Rating of
2/4
I'm Over This Moon
Chris Kavan - wrote on 04/27/22
Roland Emmerich has made a career out of destroying the world. Aliens, climate change, tectonic shifts - pick your poison and watch the world burn. Moonfall is just another notch on his belt and, frankly, the most ridiculous premise yet.
Early on we watch astronauts Brian Harper (Patrick Wilson) and Alan Marcus (Frank Fiola) working on a satellite under the command of Jocinda Fowler (Halle Berry) - when things go wrong following the appearance of a shifting cloud of something. Marcus is thrown to drift in space and Harper, with little help from Fowler (who was knocked out) is disgraced for his fantastical version of events.
Fast forward years later where NASA is made aware that the moon's orbit is changing - not only that, be in a scant amount of time it will crash into the Earth, but not before things like tidal and gravity shifts, not to mention huge pieces of the broken moon raining down, will decimate the cities and people below. In tandem, conspiracy theorist KC Houseman (Game of Thrones vet John Bradley) has come to the same conclusion - even as he can get no one to listen to him. While NASA tries to quietly figure out things, Houseman blows all the plans up when he releases his information and it goes viral - and mass panic. But of course the moon crashing into Earth isn't the big story - no Houseman's theory that the moon is a construct built by aliens turns out to be true - in a way - more that an advanced civilization built - one brought nearly to their own extinction because of AI that became self-aware and, in true movie fashion, decided humans are not worthy of existing, let alone serving.

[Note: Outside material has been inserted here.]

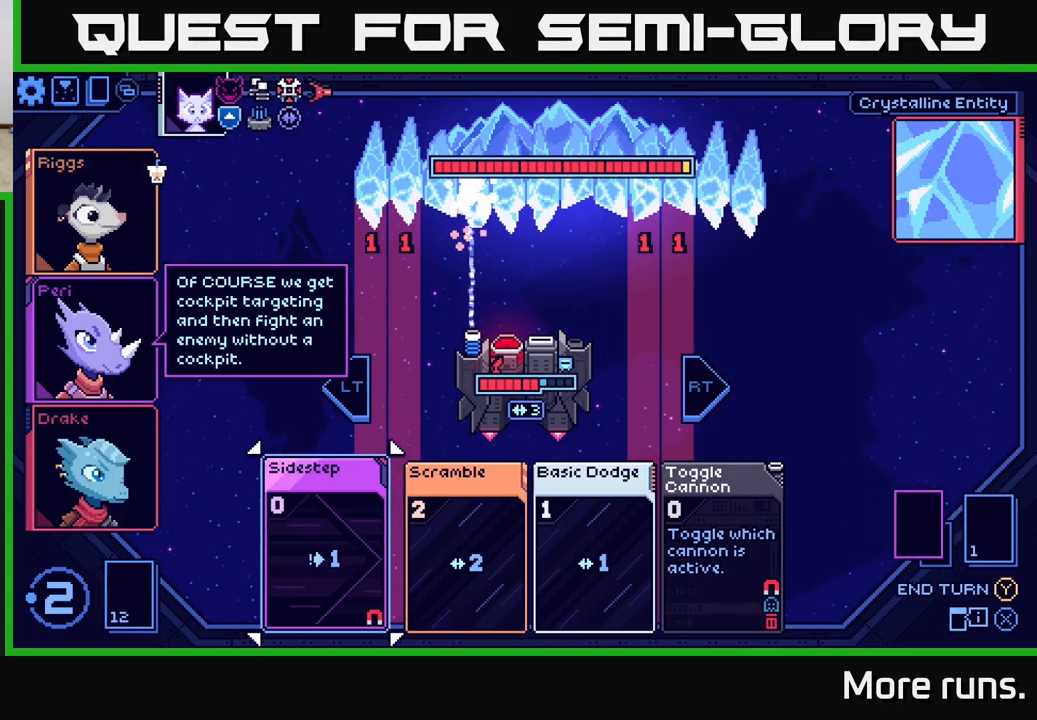
{"buttons": [], "left_stick": "center", "right_stick": "center", "events": []}
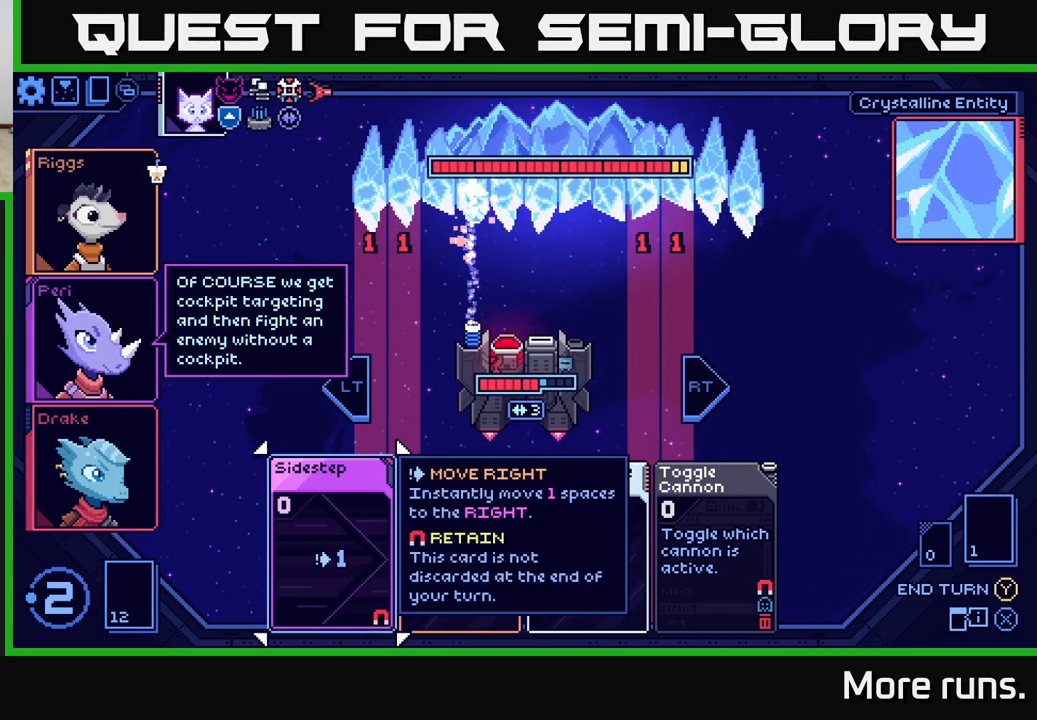
{"buttons": [], "left_stick": "center", "right_stick": "center", "events": [[100, "DPAD_RIGHT", "down"], [200, "DPAD_RIGHT", "up"], [333, "DPAD_RIGHT", "down"], [450, "DPAD_RIGHT", "up"]]}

Thus Moonfall becomes a mix of end-of-the-world destruction and technology run amok. Oh, and also they throw in some family drama as well in the form of Harper's incarcerated son, Sonny (Charlie Plummer), who he shares custody with ex-wife Brenda (Carolina Bartczak) who has a new husband in Tom Lopez (Michael Peña) who also has two young daughters. Oh, and throw in a random Chinese exchange student (Wenwen Yu) as well.
The film tries to make things work but aside from the destro-porn special effects - and some decent humor from Houseman - it's a bit of a mess. But, hey, you get a Donald Sutherland cameo, so there's that. The film shoe-horns in a lot of the drama and for some reason name-drops Elon Musk way too frequently for my liking. Plus, I'm still trying to figure out if it's pro-conspiracy or anti-technology or vice-versa. The film wants to do a lot of things all at once but can never decide on where it's going. If you like action with a lot of destruction (aka, a typical Roland Emmerich film), you'll at least enjoy this - just don't go looking for much of a deeper meaning beneath the surface and roll with it.